In deze zaak gaat het om de toestemming voor de verhuizing van een minderjarige naar Polen en de verdeling van zorg- en opvoedingstaken tussen de ouders. De ouders van de minderjarige, geboren in 2003, zijn verwikkeld in een geschil over de hoofdverblijfplaats van hun kind. De moeder, wonende in Polen, heeft toestemming gevraagd om met de minderjarige naar Polen te verhuizen, terwijl de vader, wonende in Nederland, zich verzet tegen deze verhuizing. Het hof heeft eerder een tussenbeschikking gegeven waarin de raad voor de kinderbescherming werd verzocht om onderzoek te doen naar de situatie van de minderjarige in Polen.
Tijdens de procedure heeft het hof verschillende stukken ontvangen, waaronder rapportages van de raad en correspondentie van de advocaten.
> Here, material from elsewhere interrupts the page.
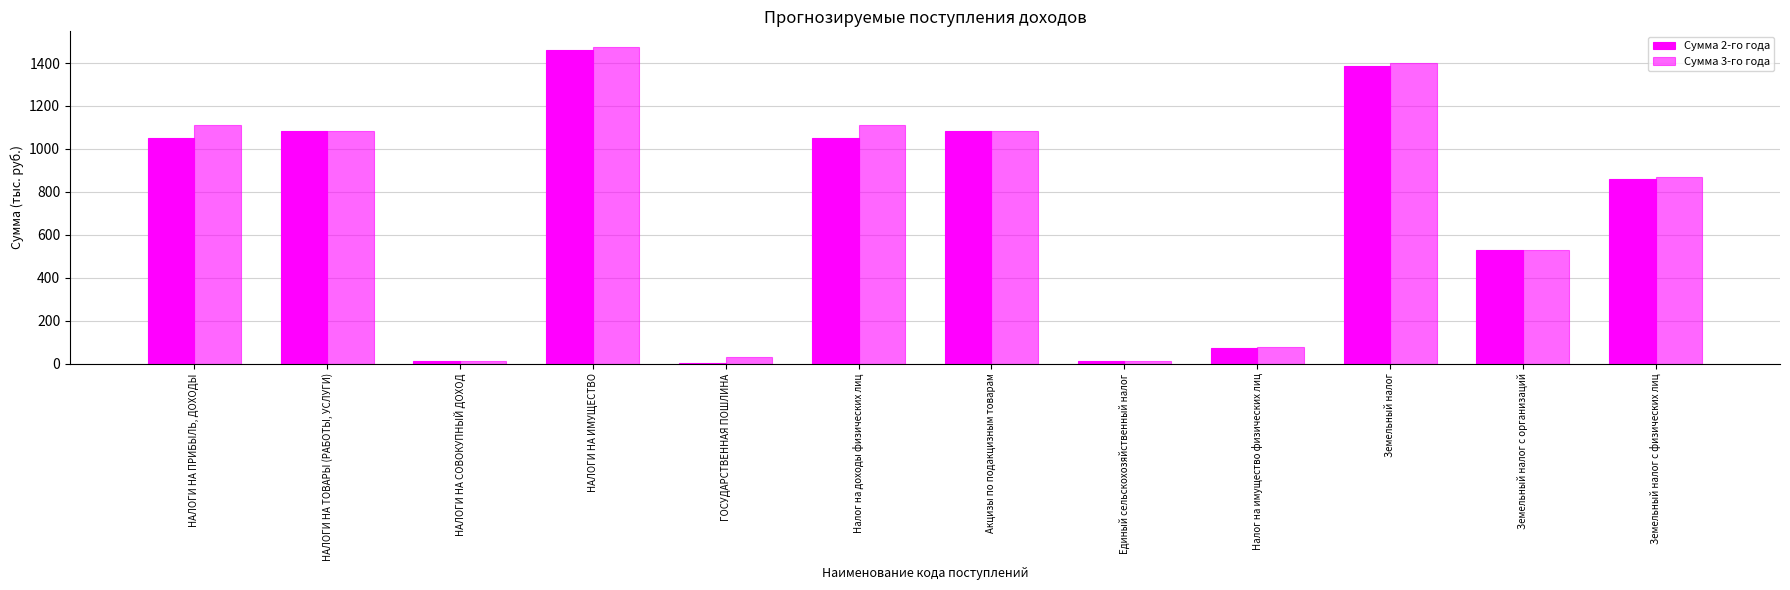

Reading right to left, list all the values displayed in this chart.

Сумма 2-го года: 860.0	528.0	1388.0	73.0	11.5	1084.7	1050.0	3.0	1461.0	11.5	1084.7	1050.0
Сумма 3-го года: 869.0	530.0	1399.0	75.0	11.5	1084.7	1110.0	30.0	1474.0	11.5	1084.7	1110.0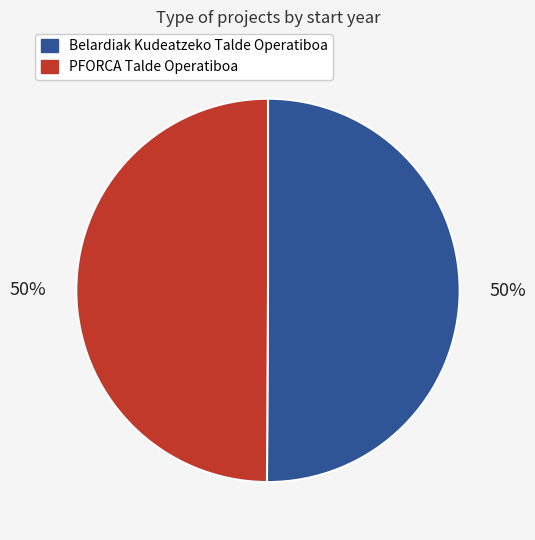

To the nearest percent, what is the combined percentage of Belardiak Kudeatzeko Talde Operatiboa and PFORCA Talde Operatiboa?

100%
De raad heeft geconcludeerd dat de minderjarige goed functioneert in Polen, waar zij naar school gaat en sociale contacten heeft opgebouwd. De vader heeft aangegeven dat hij niet langer contact wenst met de minderjarige zolang zij in Polen woont, en heeft zich geconformeerd aan de uitspraak van de Poolse rechter die heeft bepaald dat de minderjarige in Polen mag blijven.
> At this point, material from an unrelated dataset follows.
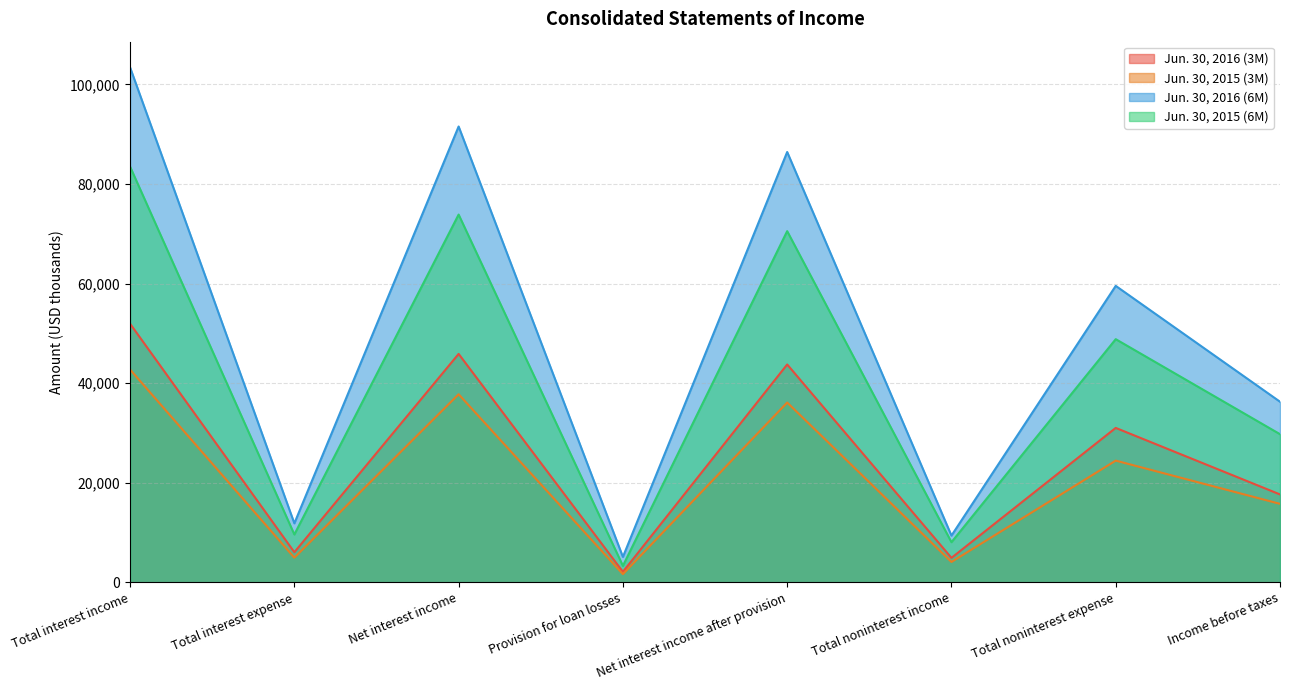

Which series has the largest range (max minus min)?

Jun. 30, 2016 (6M)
Het hof heeft de zaak op basis van de ontvangen informatie beoordeeld en is tot de conclusie gekomen dat het in het belang van de minderjarige is om bij de moeder in Polen te blijven wonen. Het hof heeft de verzoeken van de vader afgewezen en de moeder vervangende toestemming verleend om zich met de minderjarige in Polen te vestigen. De beslissing is genomen met het oog op de ontwikkeling en het welzijn van de minderjarige, die zich goed heeft aangepast aan haar leven in Polen.